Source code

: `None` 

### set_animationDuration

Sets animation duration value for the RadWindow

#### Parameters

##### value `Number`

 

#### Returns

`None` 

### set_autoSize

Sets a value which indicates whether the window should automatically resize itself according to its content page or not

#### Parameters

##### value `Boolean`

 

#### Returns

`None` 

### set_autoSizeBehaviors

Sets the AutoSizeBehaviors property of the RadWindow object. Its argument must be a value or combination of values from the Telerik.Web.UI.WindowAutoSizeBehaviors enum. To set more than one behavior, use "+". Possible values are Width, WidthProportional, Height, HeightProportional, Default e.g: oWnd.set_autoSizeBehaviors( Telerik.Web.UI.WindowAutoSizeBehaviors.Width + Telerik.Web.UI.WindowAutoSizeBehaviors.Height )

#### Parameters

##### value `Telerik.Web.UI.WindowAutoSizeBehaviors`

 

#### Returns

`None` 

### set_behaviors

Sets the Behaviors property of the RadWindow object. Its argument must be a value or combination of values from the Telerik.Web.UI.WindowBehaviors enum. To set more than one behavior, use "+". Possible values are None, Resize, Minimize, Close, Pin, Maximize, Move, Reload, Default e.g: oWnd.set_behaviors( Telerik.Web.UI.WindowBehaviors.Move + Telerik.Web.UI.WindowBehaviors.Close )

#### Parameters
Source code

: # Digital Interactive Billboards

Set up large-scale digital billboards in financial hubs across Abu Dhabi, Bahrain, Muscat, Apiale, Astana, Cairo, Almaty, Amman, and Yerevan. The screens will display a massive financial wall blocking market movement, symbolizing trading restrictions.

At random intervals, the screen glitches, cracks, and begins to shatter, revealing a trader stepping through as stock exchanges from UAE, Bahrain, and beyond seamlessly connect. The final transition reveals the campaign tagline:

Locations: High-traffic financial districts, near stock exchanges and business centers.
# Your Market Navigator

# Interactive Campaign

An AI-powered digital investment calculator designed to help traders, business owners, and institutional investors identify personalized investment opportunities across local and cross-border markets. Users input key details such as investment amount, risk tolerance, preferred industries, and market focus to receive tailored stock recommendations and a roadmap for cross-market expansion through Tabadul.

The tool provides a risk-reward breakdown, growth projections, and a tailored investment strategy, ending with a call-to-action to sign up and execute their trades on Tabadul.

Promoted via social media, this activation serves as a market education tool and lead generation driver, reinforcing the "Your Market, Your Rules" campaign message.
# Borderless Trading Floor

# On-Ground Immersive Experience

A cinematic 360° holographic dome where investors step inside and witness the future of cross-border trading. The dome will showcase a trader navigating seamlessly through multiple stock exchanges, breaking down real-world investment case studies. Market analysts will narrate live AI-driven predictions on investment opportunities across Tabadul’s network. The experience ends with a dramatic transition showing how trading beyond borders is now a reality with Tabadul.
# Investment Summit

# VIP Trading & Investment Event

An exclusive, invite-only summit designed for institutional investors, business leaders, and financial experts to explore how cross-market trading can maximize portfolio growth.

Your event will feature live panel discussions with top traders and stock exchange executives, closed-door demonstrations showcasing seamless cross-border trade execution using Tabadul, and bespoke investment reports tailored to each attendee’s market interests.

· · · ·

Since only part of the listing is wanted, copy exactly the lines from the one holding "Digital Interactive Billboards" to the one holding "Set up large-scale", both included.

_Task answer_
: # Digital Interactive Billboards

Set up large-scale digital billboards in financial hubs across Abu Dhabi, Bahrain, Muscat, Apiale, Astana, Cairo, Almaty, Amman, and Yerevan. The screens will display a massive financial wall blocking market movement, symbolizing trading restrictions.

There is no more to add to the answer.